The truth, which Obama knows full well, is that, all things being equal, the economy will recover regardless of what the government does or does not do. Government and business collectively affect economic cycles, but no one leader or political party can override the laws of economics. All presidents who find themselves in office at this point in a recession know that their main job is to position themselves to take credit for the eventual recovery. (And, as former President Bush knows, presidents who find the end of their term corresponding with the beginning of a recession are stuck forever with the blame.) And, as the new administration has signalled clearly from the beginning, the crisis atmosphere of a recession is an opportunity to put through initiatives that might not get passed in calmer times.
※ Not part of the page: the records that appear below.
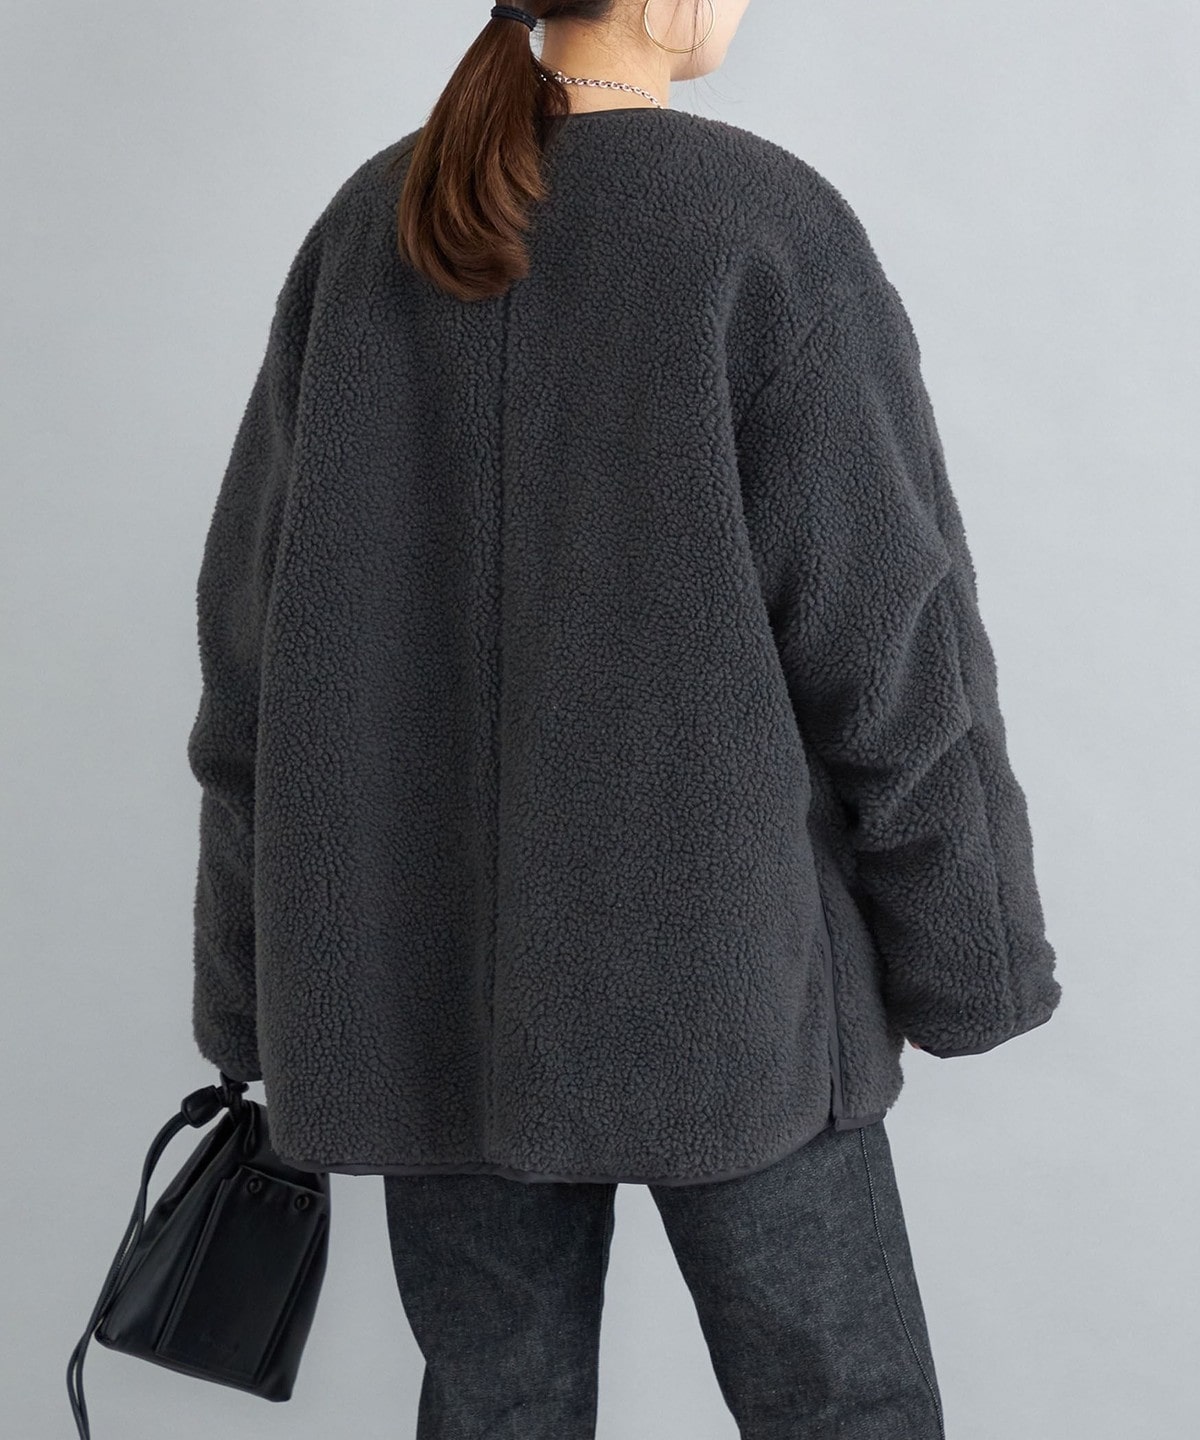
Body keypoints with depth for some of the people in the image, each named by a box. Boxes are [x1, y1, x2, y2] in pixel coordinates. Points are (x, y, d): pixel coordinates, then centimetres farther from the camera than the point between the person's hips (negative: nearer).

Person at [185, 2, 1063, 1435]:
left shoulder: (363, 233, 2)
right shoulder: (770, 226, -11)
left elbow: (258, 641, 3)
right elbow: (889, 646, -12)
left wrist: (261, 990, 11)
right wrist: (965, 962, 1)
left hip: (435, 978, 5)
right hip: (712, 982, -4)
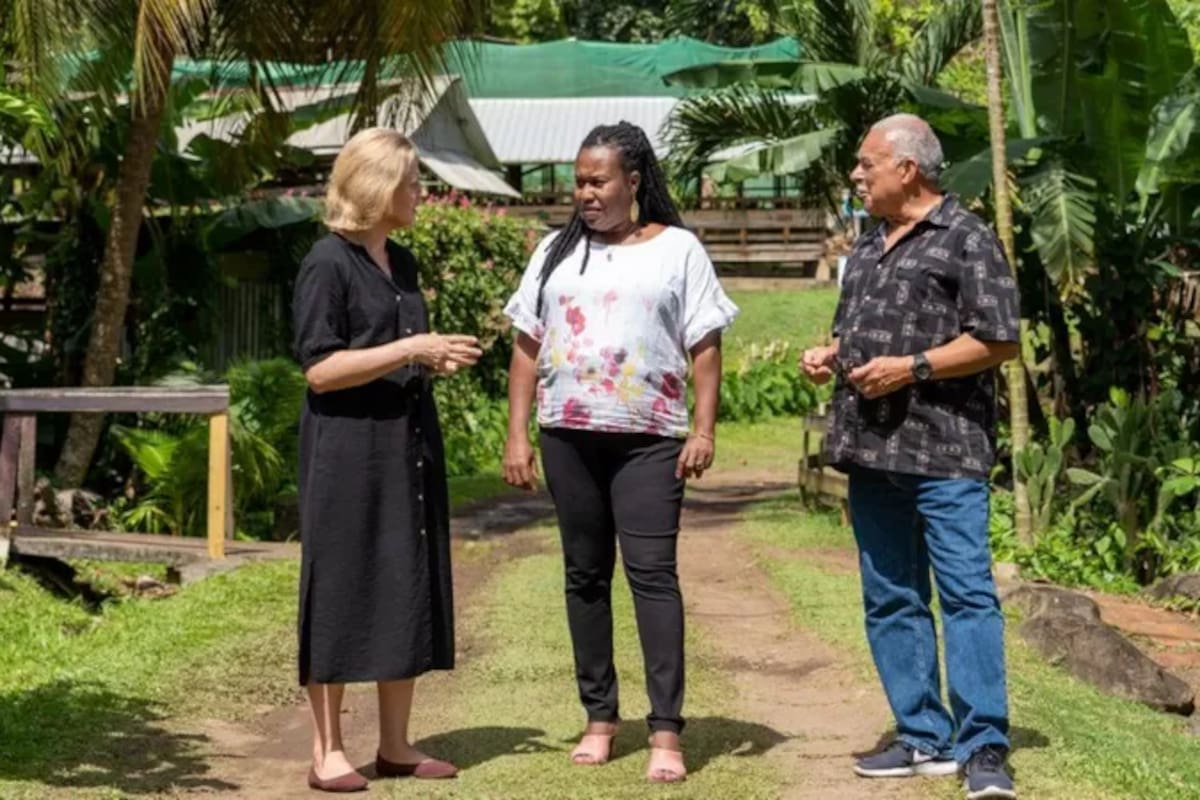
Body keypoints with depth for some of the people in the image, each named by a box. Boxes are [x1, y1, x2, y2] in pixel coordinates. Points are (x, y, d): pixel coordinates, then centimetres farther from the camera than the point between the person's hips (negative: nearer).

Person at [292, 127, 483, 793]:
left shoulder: (402, 263, 14)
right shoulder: (328, 264, -10)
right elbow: (319, 369, -16)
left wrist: (438, 360, 4)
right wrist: (410, 349, -18)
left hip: (409, 443, 8)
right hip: (348, 448, -8)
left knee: (409, 590, 8)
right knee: (341, 593, -3)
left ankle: (395, 745, 16)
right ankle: (327, 751, 6)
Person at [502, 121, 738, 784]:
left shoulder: (677, 250, 3)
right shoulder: (556, 251, 12)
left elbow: (704, 348, 0)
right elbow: (528, 347, 10)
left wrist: (704, 430, -10)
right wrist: (517, 435, 4)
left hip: (649, 440, -4)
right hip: (569, 438, 4)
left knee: (652, 573, -8)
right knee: (585, 575, 8)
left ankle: (666, 732, -8)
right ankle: (600, 717, 18)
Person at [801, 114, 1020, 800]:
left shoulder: (966, 239, -4)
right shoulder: (870, 245, 19)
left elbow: (998, 341, -10)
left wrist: (912, 367, -16)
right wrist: (830, 355, 8)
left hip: (945, 451, -8)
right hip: (872, 452, 8)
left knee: (967, 593, -9)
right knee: (890, 601, 9)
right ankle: (925, 738, 16)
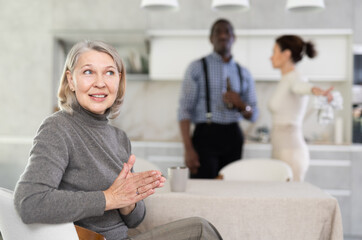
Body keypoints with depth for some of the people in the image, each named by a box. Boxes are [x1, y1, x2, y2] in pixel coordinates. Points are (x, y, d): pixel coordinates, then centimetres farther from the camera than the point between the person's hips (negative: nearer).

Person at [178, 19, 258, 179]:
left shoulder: (243, 73, 15)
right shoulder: (197, 67, 4)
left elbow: (253, 116, 16)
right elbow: (184, 109, -4)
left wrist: (241, 104, -8)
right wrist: (188, 149, -14)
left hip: (233, 137, 4)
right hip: (206, 135, -3)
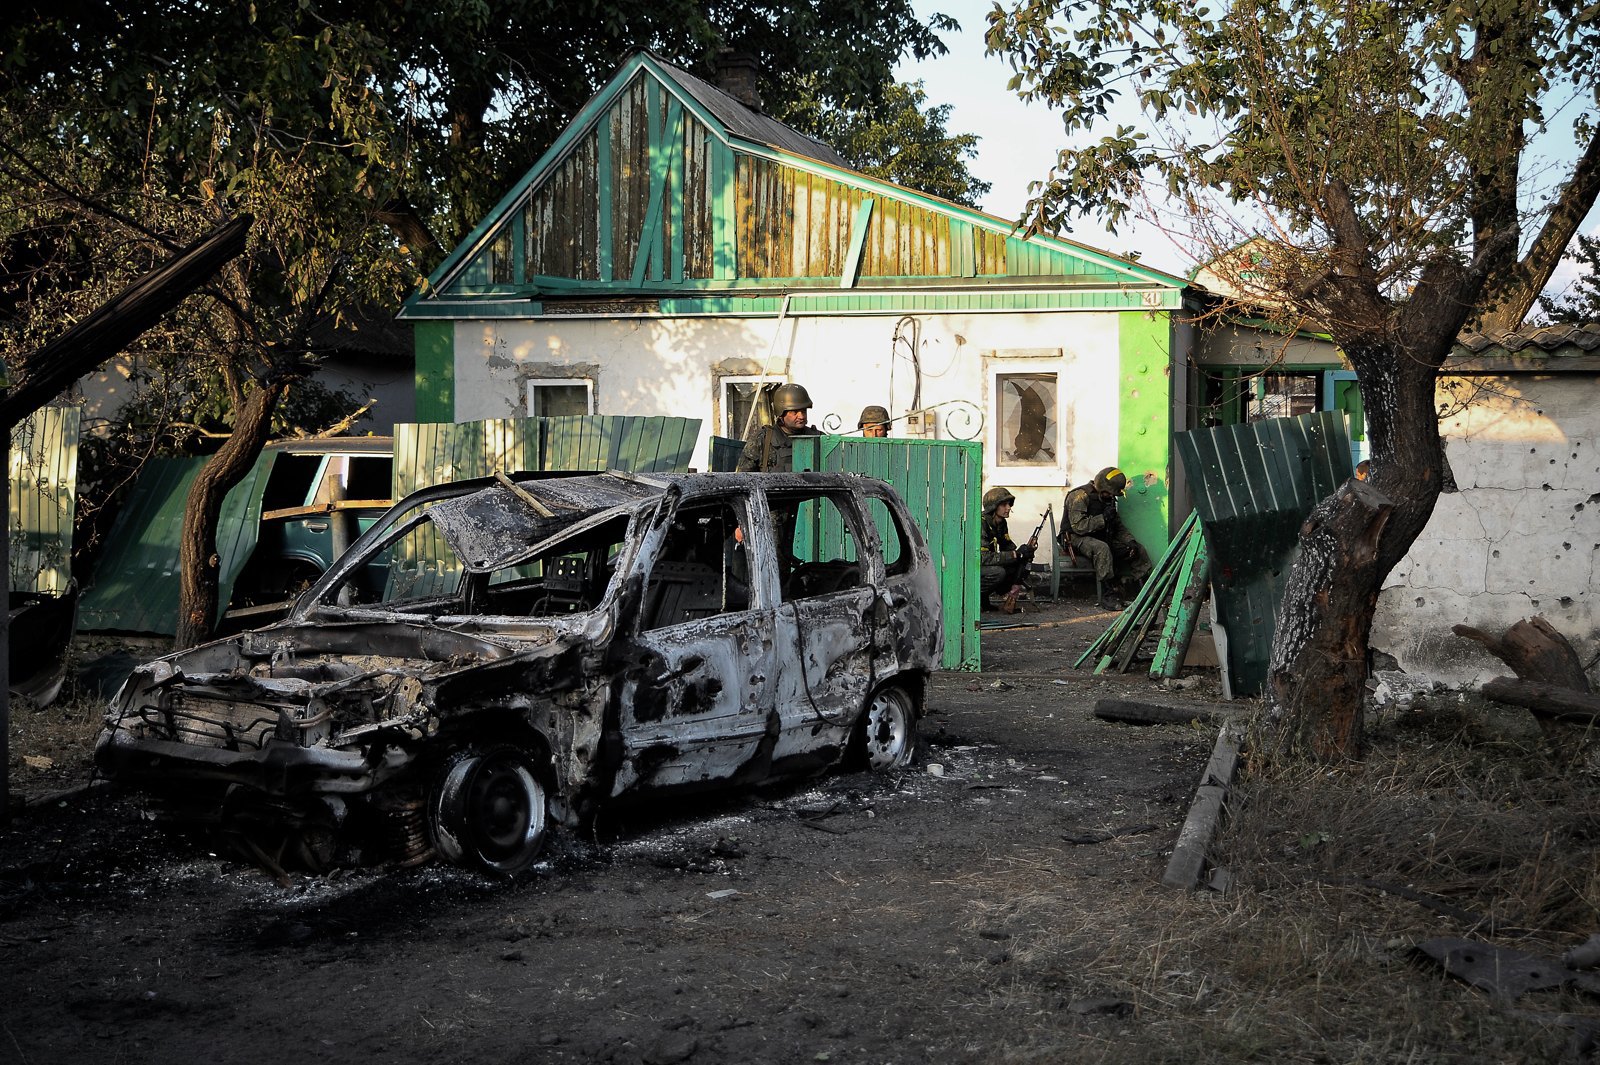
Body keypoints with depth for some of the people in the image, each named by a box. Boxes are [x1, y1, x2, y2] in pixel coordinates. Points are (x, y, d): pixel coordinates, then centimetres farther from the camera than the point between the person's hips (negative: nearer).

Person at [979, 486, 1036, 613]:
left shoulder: (1001, 524, 3)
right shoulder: (981, 524, -25)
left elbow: (1008, 548, 7)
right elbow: (983, 557, -32)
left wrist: (1026, 549, -15)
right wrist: (1016, 554, -30)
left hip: (985, 566, 8)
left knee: (1023, 563, -6)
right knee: (998, 572, -34)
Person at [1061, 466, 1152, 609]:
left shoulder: (1108, 498, 13)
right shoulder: (1080, 496, -14)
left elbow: (1118, 526, 17)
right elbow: (1078, 526, -23)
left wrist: (1130, 541, -1)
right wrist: (1103, 518, -25)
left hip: (1102, 537, 8)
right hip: (1077, 539, -8)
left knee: (1137, 551, -4)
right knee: (1102, 548, -40)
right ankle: (1107, 594, -36)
But the president runs a risk. It is not beyond the capability of a government to turn a recession, especially one as serious as this one, into an unqualified disaster. There is a tipping point at which so much of the gross domestic product becomes committed to serving debt that the economy cannot recover. And, even if it does start to recover, there is another danger. In a report yesterday, the Federal Reserve indicated that it had increased the money supply by more than $33 billion. Metaphorically, the Fed has cranked up the printing presses and is churning out dollar bills, thereby reducing the value of every dollar you and I hold. This is the sort of thing that more commonly happens in Argentina than in the U.S. When the recovery does start to happen, those extra dollars out there will be like so much tinder waiting for the spark of economic growth to ignite a conflagration of inflation.
The good news is that the checks and balances of our political system may keep things from getting completely out of hand. And the American economy is so large and resilient that it usually weathers even very bad economic policy. If so, we will all be relieved and more than happy to give the president credit for ending the recession.